McCrimmon, 60 MJ 145 (2004) (assuming no overreaching by the government,
evidence of uncharged misconduct, otherwise inadmissible evidence, may be
presented to the court by stipulation and may be considered by the court).
- Uncharged Acts During Sentencing: Admissibility of uncharged misconduct
during presentencing is controlled by Rule 1001(b)(4), not Rule 404(b). Rule
404(b) evidence which may have been admissible on the merits is not admissible
during presentencing unless it constitutes aggravating circumstances within the
purview of Rule 1001(b)(4).
- Effect of an Acquittal on Admissibility of Rule 404(b): In United States v.

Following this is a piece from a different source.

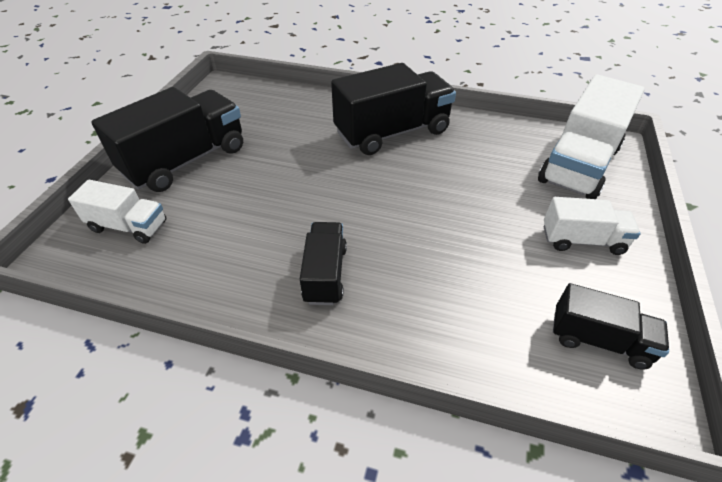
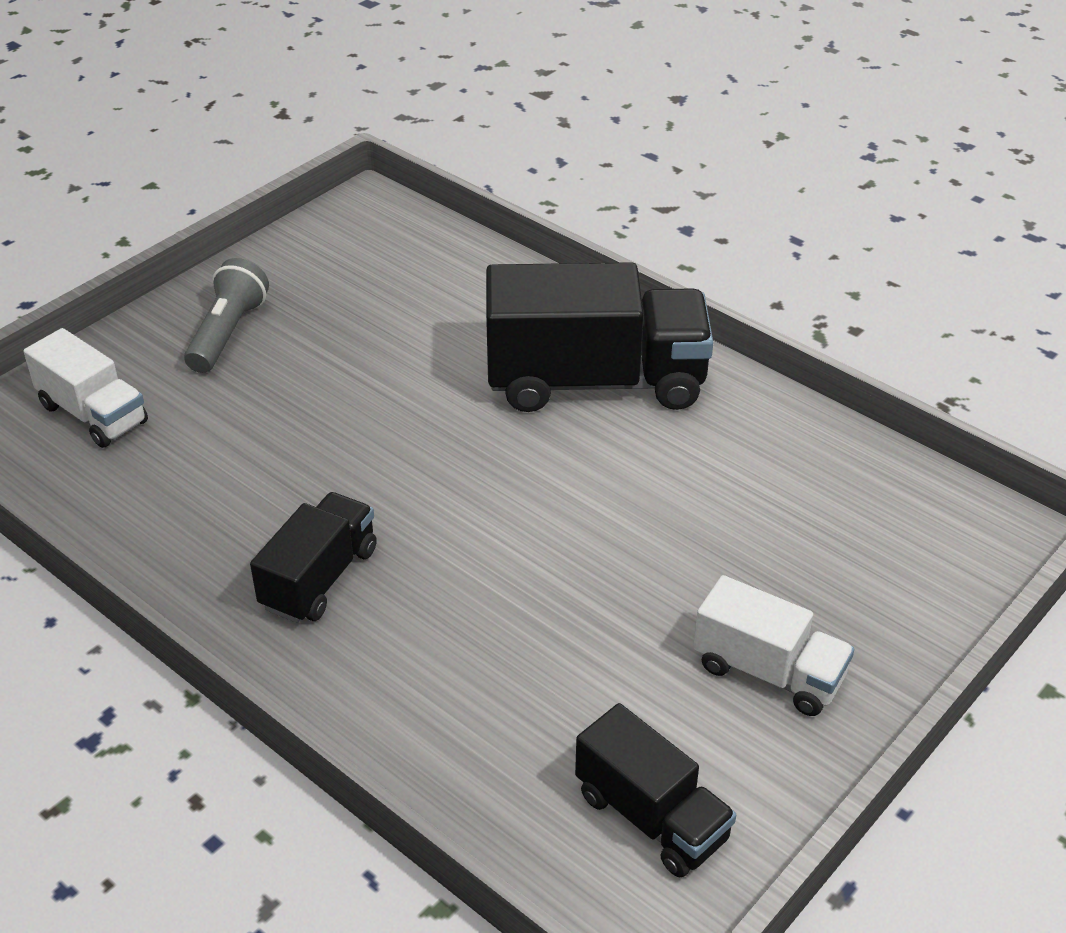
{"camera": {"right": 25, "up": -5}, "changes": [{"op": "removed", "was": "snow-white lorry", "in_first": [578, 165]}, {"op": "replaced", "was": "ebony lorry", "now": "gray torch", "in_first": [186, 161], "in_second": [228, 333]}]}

Mundell, 40 M.J. 704 (A.C.M.R. 1994), the accused alleged error based on the
admission of uncharged misconduct which had been the subject of a not guilty
finding at a prior court martial. ACMR found the military judge properly applied
Rule 404(b) and 403, noting that the COMA in United States v. Hicks, 24 M.J. 3
(C.M.A. 1987) and the Supreme Court in Dowling v. United States, 493 U.S. 342
(1990) already held that “collateral estoppel does not preclude using otherwise
admissible evidence even though it was previously introduced on charges of
which an accused has been acquitted.”